NYSERDA has created numerous impediments to effective public participation, including making the draft report difficult to print, refusing to provide paper copies even to elected officials (Albany County Legislator Doug Bullock was denied a paper copy and told none are available), not posting the transcripts of public hearings held months ago on NYSERDA's website and refusing to post incoming comments as they arrive.

Thus, those who wish to comment on the draft are unable to see what has already been submitted and possibly learn from it.

Nanotechnology, chip manufacturing, casinos, tax-free college zones and other corporate welfare have not and will not bring prosperity to the masses.

New Yorkers would benefit from an energy policy that targets teaching and training the chronically unemployed and underemployed to repair, restore and eventually purchase the aging housing stock that many reside in. They can get on career tracks with promising futures while transforming houses into energy-efficient and energy-self-sufficient structures. A great energy plan would be a great green jobs program. If government, private industry, building owners and labor unions made a commitment to equip 25,000 buildings per year with rooftop solar, many tens of thousands of permanent jobs could be created for building trades workers by the construction, maintenance, repair and upgrade of this equipment.

The energy plan contains no urgency about predictions that temperatures in New York state may rise by 5 to 10 degrees Fahrenheit within 100 years, with an accompanying severe dislocation to health, environment and farming. The Interim Climate Action Plan issued by departing Gov. David Paterson late in 2010 has not been followed up on by Cuomo.

Tom Ellis


Weigh long-term impact of decisions

There is a myopic sensibility to bureaucratic planning these days. Like ants, the focus is on one aspect, forgetting that the world is organized around systems. Ants are amazing and can be very effective, but they do not see the whole picture.

There is a gestalt to all things, natural and man-made, that must be taken into account. If you change one thing, there are consequences beyond the initial impact area.

Case in point: Bridges and roads are not bridges and roads, but part of transportation systems. In Schenectady County, the highway department recently added a roundabout and widened a bridge to allow for two-way traffic and improve traffic flow, which in turn made it more desirable to truck traffic in Glenville.

They didn't, however, foresee that they needed to lower the road grade or raise the bridge to accommodate the trucks, which now are getting stuck under the new bridge.

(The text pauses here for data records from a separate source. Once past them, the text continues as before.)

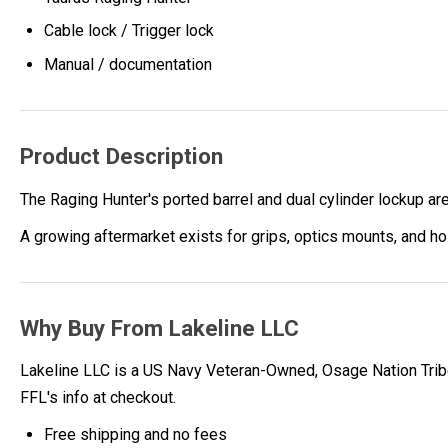
Cable lock / Trigger lock
Manual / documentation
Product Description
The Raging Hunter's ported barrel and dual cylinder lockup a
A growing aftermarket exists for grips, optics mounts, and ho
Why Buy From Lakeline LLC
Lakeline LLC is a US Navy Veteran-Owned, Osage Nation Tribe
FFL's info at checkout.
Free shipping and no fees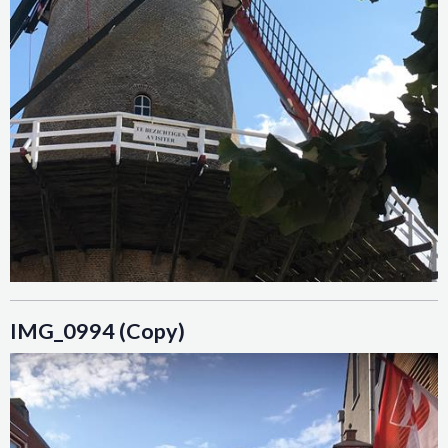
IMG_0994 (Copy)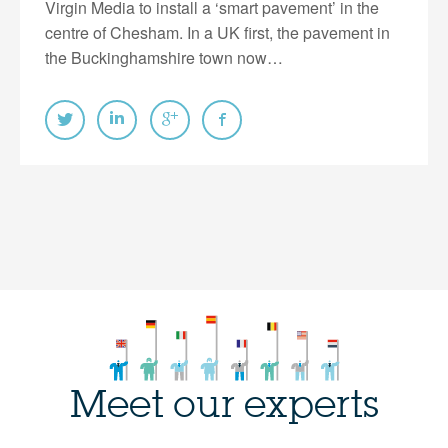
Virgin Media to install a ‘smart pavement’ in the
centre of Chesham. In a UK first, the pavement in
the Buckinghamshire town now…
Meet our experts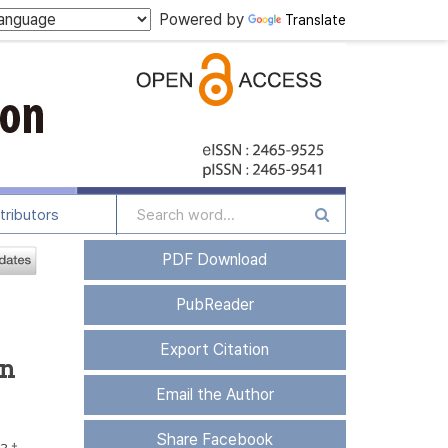
Powered by
Translate
tributors
PDF Download
PubReader
Export Citation
on
Email the Author
Share Facebook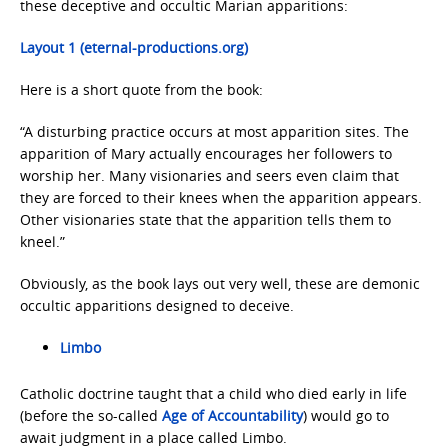
these deceptive and occultic Marian apparitions:
Layout 1 (eternal-productions.org)
Here is a short quote from the book:
“A disturbing practice occurs at most apparition sites. The
apparition of Mary actually encourages her followers to
worship her. Many visionaries and seers even claim that
they are forced to their knees when the apparition appears.
Other visionaries state that the apparition tells them to
kneel.”
Obviously, as the book lays out very well, these are demonic
occultic apparitions designed to deceive.
Limbo
Catholic doctrine taught that a child who died early in life
(before the so-called
Age of Accountability
) would go to
await judgment in a place called Limbo.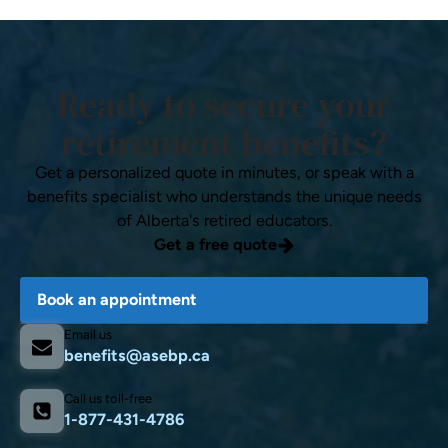
Ready to secure your
retirement benefits?
Get a personalized quote in minutes, or speak with a
benefits specialist who understands the unique needs
of Alberta's retired educators.
Get a free quote
Book an appointment
Email us
benefits@asebp.ca
Call us toll-free
1-877-431-4786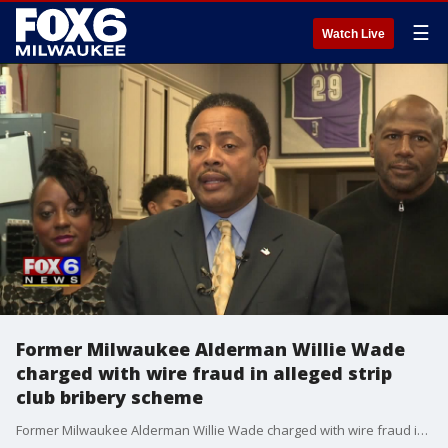
☰
Watch Live
Former Milwaukee Alderman Willie Wade
charged with wire fraud in alleged strip
club bribery scheme
Former Milwaukee Alderman Willie Wade charged with wire fraud in alleged strip club bribery scheme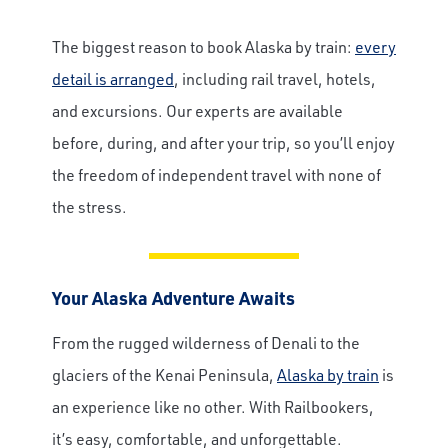
The biggest reason to book Alaska by train:
every
detail is arranged
, including rail travel, hotels,
and excursions. Our experts are available
before, during, and after your trip, so you’ll enjoy
the freedom of independent travel with none of
the stress.
Your Alaska Adventure Awaits
From the rugged wilderness of Denali to the
glaciers of the Kenai Peninsula,
Alaska by train
is
an experience like no other. With Railbookers,
it’s easy, comfortable, and unforgettable.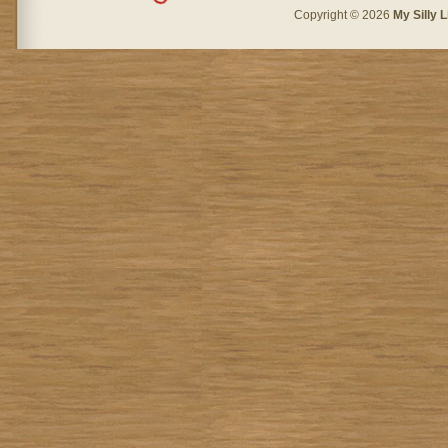
Copyright © 2026
My Silly L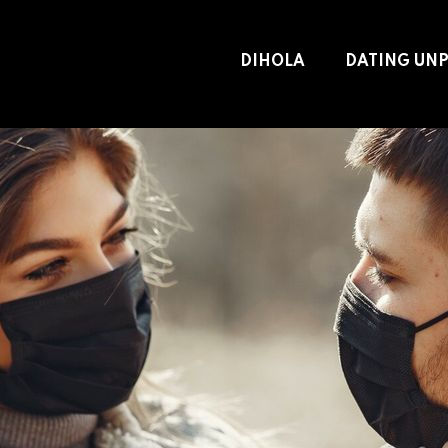
DIHOLA
DATING UN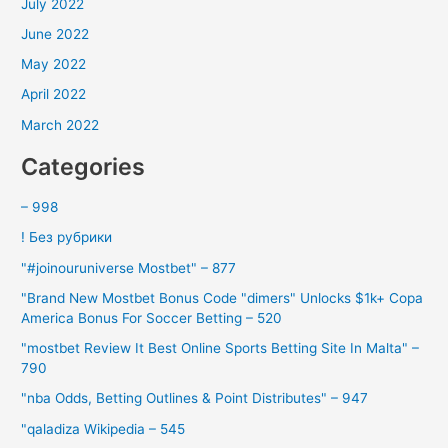
July 2022
June 2022
May 2022
April 2022
March 2022
Categories
– 998
! Без рубрики
"#joinouruniverse Mostbet" – 877
"Brand New Mostbet Bonus Code "dimers" Unlocks $1k+ Copa
America Bonus For Soccer Betting – 520
"mostbet Review It Best Online Sports Betting Site In Malta" –
790
"nba Odds, Betting Outlines & Point Distributes" – 947
"qaladiza Wikipedia – 545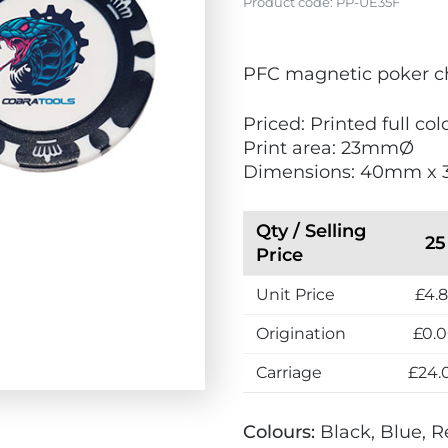
Product code:
PP-UE35F
V
PFC magnetic poker c
i
e
Priced: Printed full col
w
Print area: 23mmØ
N
Dimensions: 40mm x
e
w
Qty / Selling
25
Price
Unit Price
£4.
Origination
£0.
Carriage
£24.
Colours:
Black, Blue,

Unfortunately, the same approach is being used as they plan improvements to the Rexford Bridge without considering it as a part of a transportation corridor that will impact traffic between Routes 5 and 50, north and south, and the Northway to Route 50, east to west.

In education, concentrating on testing students instead of addressing children's social, hunger, health and learning needs shows the same myopic sensibility.

Natural systems are infinitely more complex and interconnected. Yet as a society, we exhibit the same myopic approach through our governance and corporate actions.

We must evolve into a more holistic approach. A good place to start is to employ the Native American adage, "Take no action without considering the impact seven generations into the future."

Melinda Morris Perrin


Casino will spoil new housing development

Since I first heard of the plan to develop the former Alco site along residential, commercial and recreational lines, I have thought of moving into a future condo or apartment there.

I love the idea of living near the Mohawk River.

I support mixed use where shopping, living and recreation exist in close proximity. I would be pleased to live within walking distance of our thriving downtown.

However, if a casino and resort are coming to the Alco site, I'm out. That would spoil for me the location's livability in many ways. So if the casino comes, I don't. I will take my housing dollars and spend them somewhere else.